To the Editor: "Illy" or "fry," a combination of marijuana, phencyclidine (PCP), and embalming fluid, is portrayed on the streets as super-marijuana. Although the prevalence of marijuana use is stabilizing, it is frequently used in combination with other drugs (1). A significant increase in the use of PCP and PCP-combination products has been noted in emergency departments (2). Several states, such as Connecticut (3) and Texas (4), have initiated studies of illy use and have formed task forces to curtail its spread. In this letter we describe the pharmacology, presenting symptoms, and management of illy intoxication.
Four pharmacological agents may be active in illy: tetrahydrocannabinol (THC), PCP, formaldehyde, and embalming fluid. (Embalming fluid is composed of formaldehyde, methanol, ethyl alcohol or ethanol, and other solvents.) Other relatively inert agents like mint or parsley may be added to improve taste. Both PCP and THC have reinforcing effects, and embalming fluid may enhance their absorption by slowing the rate at which the marijuana burns (3). Whether the substances interact or have synergistic or addictive effects is unclear.
The clinical picture of illy intoxication is derived primarily from observations in emergency settings. Like PCP, illy induces hallucinations, psychomotor agitation, impaired judgment, and intermittent violence. Cognitive deficits, such as an inability to recall violent acts, may also be noted. Physical symptoms may include autonomic arousal, dry mouth, ataxia, and numbness (3).
The acute symptoms of illy intoxication usually subside in 24 to 36 hours, but the course may vary, depending on the half-lives of the drugs used in a particular illy mixture. Both PCP and THC can be stored in fats and then released, causing recurrence of symptoms. Although the long-term effects of illy are unknown, cognitive deficits may persist (4).
Because multiple drug use and psychopathology are common among substance abusers, diagnosis of illy intoxication can be challenging. Blood or urine specimens may confirm use of THC and PCP, but they do not detect all components of illy. Therefore, the diagnosis is based on self-report of illy consumption, a consistent clinical presentation, and exclusion of intoxication from other drugs and psychiatric disorders.
Treatment should focus on minimizing aggressive behaviors and monitoring medical complications. Illy users seem to be particularly susceptible to environmental stimuli, a factor that may pose significant challenges in busy emergency departments or in jail settings.

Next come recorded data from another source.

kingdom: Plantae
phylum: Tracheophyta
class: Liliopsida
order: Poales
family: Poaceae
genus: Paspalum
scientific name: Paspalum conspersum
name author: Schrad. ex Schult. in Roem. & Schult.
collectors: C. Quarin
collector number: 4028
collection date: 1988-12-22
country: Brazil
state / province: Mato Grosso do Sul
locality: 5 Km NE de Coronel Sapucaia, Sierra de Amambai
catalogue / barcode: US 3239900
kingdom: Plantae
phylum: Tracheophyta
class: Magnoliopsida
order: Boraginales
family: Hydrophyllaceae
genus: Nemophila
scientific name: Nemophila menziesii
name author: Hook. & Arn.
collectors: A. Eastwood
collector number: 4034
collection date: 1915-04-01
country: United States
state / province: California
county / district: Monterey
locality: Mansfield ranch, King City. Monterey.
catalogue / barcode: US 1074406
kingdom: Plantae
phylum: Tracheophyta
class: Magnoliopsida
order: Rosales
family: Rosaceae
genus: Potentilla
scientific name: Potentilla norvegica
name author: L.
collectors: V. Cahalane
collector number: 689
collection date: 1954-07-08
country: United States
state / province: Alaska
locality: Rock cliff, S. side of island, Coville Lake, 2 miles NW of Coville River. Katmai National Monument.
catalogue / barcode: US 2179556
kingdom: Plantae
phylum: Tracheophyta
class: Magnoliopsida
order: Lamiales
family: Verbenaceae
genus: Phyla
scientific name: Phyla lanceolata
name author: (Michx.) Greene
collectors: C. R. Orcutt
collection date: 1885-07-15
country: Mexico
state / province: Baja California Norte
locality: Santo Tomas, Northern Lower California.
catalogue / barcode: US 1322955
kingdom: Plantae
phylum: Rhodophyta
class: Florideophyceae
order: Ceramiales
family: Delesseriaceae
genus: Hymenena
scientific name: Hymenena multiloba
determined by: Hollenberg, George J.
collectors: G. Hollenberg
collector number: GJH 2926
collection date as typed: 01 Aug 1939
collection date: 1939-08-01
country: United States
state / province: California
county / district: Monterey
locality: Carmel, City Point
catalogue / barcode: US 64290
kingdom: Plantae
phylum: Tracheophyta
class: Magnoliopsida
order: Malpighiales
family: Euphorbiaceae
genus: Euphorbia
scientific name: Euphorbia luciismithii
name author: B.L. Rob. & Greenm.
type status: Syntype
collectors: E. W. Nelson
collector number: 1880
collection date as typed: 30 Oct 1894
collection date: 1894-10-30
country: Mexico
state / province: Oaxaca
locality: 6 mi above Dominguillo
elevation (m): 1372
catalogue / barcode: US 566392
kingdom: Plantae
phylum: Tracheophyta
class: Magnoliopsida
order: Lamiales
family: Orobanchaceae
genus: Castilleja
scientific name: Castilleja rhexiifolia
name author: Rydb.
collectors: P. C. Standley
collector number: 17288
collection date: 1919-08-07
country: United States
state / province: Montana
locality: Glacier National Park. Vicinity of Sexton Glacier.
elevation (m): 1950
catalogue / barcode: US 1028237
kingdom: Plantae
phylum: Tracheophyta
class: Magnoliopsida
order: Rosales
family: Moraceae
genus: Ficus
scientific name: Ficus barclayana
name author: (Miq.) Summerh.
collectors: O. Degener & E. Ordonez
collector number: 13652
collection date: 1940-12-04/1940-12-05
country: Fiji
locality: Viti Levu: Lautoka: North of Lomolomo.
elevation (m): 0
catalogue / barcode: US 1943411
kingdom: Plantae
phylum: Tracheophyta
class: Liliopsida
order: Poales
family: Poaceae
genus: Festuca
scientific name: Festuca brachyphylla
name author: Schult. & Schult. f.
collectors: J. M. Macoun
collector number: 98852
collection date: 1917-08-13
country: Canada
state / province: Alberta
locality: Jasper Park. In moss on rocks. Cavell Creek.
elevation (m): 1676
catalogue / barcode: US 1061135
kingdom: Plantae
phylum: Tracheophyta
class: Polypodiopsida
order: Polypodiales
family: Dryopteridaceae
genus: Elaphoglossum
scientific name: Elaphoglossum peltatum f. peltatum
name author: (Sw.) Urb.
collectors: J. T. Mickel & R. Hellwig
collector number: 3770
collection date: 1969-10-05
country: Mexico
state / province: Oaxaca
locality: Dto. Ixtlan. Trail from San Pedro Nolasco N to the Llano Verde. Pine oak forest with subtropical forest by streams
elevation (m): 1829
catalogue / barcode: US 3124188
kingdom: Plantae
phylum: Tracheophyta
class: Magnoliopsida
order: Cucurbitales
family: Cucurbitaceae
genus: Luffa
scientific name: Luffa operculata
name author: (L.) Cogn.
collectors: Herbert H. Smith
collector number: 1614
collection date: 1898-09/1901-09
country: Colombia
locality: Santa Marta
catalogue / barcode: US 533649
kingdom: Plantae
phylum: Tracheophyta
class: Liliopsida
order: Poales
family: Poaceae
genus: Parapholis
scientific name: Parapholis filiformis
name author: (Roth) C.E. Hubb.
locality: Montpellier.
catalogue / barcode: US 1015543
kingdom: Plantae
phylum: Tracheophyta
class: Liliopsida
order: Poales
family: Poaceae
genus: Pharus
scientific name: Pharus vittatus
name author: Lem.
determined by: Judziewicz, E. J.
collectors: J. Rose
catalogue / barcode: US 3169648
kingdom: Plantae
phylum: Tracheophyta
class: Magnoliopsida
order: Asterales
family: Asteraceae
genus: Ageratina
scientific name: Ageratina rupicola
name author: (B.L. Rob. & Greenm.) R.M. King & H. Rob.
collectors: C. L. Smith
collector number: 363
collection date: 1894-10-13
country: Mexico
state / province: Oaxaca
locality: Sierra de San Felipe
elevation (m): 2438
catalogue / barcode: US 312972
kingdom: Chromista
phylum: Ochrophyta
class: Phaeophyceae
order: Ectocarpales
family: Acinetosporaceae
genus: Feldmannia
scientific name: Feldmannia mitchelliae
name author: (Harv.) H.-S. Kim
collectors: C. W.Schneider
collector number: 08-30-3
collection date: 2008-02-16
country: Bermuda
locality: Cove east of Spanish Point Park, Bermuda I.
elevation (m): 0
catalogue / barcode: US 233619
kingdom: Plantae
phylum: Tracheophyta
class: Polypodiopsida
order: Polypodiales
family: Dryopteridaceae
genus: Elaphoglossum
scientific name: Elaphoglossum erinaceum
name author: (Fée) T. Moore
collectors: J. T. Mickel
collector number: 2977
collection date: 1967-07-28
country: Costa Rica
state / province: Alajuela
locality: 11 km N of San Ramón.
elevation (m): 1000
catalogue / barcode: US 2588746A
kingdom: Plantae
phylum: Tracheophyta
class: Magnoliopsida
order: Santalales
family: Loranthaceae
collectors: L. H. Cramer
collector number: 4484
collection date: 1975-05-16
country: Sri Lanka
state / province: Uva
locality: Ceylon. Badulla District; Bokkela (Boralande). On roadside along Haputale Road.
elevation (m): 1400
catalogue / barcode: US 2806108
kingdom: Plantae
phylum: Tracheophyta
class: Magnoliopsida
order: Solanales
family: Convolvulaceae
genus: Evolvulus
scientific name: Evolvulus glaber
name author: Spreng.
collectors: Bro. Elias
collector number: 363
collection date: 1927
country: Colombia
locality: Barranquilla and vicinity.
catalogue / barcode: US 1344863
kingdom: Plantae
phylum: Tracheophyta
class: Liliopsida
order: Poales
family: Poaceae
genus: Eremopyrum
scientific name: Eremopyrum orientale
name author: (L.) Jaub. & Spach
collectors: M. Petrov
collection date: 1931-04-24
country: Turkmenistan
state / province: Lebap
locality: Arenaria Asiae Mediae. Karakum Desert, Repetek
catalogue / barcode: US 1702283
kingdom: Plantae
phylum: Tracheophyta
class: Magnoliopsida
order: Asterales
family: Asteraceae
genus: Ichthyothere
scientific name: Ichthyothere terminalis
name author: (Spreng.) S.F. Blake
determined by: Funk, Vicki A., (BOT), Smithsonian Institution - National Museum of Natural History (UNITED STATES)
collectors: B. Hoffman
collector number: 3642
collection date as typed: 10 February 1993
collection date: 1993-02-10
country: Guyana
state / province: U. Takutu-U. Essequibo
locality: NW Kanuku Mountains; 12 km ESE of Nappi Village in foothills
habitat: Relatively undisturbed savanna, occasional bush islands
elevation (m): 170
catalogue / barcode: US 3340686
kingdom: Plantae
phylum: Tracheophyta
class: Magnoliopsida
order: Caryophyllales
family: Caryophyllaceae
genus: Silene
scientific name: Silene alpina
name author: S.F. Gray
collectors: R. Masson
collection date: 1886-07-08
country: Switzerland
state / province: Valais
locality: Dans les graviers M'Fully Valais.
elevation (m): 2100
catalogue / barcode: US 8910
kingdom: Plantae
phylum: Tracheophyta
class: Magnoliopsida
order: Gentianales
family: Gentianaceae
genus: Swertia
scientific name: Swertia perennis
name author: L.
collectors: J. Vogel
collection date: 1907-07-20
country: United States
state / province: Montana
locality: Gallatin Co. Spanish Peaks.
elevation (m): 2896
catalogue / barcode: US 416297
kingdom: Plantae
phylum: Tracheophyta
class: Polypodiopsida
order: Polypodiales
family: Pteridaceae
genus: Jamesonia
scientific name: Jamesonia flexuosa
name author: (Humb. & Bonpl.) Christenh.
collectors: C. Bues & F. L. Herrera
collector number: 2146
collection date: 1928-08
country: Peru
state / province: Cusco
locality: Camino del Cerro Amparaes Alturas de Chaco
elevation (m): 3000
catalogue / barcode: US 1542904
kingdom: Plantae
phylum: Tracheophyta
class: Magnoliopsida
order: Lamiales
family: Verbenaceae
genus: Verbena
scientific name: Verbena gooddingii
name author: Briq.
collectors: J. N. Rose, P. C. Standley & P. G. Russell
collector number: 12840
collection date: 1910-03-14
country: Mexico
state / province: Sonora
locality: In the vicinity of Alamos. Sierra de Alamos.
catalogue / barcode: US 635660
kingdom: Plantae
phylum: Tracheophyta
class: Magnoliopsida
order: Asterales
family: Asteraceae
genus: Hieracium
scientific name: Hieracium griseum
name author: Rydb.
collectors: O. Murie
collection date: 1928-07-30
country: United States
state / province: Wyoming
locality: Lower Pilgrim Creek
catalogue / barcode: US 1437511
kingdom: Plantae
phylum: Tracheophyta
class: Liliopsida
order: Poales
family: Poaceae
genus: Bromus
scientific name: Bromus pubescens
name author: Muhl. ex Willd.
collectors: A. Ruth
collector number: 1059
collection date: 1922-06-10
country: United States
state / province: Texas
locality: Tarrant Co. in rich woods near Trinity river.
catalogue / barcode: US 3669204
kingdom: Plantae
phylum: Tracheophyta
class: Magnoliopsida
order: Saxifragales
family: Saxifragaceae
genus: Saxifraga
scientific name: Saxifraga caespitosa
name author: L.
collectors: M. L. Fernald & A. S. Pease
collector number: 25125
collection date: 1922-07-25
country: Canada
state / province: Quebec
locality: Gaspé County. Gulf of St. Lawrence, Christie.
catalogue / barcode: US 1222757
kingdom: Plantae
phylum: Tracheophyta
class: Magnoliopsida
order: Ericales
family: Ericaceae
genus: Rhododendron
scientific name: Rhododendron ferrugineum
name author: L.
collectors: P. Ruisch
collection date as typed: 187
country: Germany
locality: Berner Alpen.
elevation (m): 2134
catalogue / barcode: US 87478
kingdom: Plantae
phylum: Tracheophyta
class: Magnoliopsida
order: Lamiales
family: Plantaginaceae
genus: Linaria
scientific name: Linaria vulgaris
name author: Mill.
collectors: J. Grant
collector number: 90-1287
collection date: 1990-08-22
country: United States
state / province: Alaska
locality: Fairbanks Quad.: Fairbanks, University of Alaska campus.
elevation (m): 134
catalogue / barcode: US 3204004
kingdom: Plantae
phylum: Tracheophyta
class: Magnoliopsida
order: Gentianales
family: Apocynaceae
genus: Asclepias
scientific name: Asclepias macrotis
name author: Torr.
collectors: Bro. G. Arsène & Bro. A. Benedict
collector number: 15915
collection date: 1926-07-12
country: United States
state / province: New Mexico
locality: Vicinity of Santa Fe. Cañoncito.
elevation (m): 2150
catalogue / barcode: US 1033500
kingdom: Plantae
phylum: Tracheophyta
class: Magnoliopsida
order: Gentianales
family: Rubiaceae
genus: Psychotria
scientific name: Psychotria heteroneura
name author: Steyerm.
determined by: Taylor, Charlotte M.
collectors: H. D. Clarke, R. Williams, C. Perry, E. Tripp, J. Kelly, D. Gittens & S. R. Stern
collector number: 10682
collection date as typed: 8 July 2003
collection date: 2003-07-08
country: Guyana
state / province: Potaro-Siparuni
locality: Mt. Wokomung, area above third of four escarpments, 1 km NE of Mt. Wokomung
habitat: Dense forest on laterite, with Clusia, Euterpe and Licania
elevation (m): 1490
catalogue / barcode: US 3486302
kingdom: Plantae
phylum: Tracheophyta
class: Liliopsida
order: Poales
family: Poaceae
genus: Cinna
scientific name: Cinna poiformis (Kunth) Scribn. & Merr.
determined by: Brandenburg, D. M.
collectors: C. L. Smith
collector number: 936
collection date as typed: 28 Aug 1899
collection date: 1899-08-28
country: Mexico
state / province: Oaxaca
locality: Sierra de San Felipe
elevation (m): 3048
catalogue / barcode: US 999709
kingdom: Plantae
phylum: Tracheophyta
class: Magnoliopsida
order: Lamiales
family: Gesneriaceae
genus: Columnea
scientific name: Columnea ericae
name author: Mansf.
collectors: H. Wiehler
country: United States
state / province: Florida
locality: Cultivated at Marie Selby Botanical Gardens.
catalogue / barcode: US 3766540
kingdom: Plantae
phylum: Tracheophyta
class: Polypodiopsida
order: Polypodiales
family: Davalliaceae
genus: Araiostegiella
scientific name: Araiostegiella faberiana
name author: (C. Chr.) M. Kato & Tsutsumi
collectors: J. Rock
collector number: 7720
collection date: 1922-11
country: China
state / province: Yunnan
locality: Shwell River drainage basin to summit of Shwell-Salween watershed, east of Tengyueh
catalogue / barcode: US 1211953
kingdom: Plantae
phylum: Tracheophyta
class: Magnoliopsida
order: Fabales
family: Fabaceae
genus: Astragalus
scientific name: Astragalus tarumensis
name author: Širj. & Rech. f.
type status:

Short-term pharmacological treatment strategies include use of benzodiazepines and antipsychotics (3). Although benzodiazepines lower the seizure threshold and may prevent PCP-induced musculoskeletal complications, they may also exacerbate behavioral disinhibition. Antipsychotics, in addition to their standard adverse effects, may also cause rhabdomyolysis, which is also associated with PCP use. Nevertheless, haloperidol and droperidol have been used to manage aggression among users of illy.
Use of illy appears to be a growing public health concern. No empirically based guidelines for managing illy intoxication are available, but both benzodiazepines and antipsychotics may be helpful as long as the patient is monitored for potential drug interactions and medical complications.
The authors are affiliated with the Alcohol Research Center in the department of psychiatry at the University of Connecticut School of Medicine in Farmington.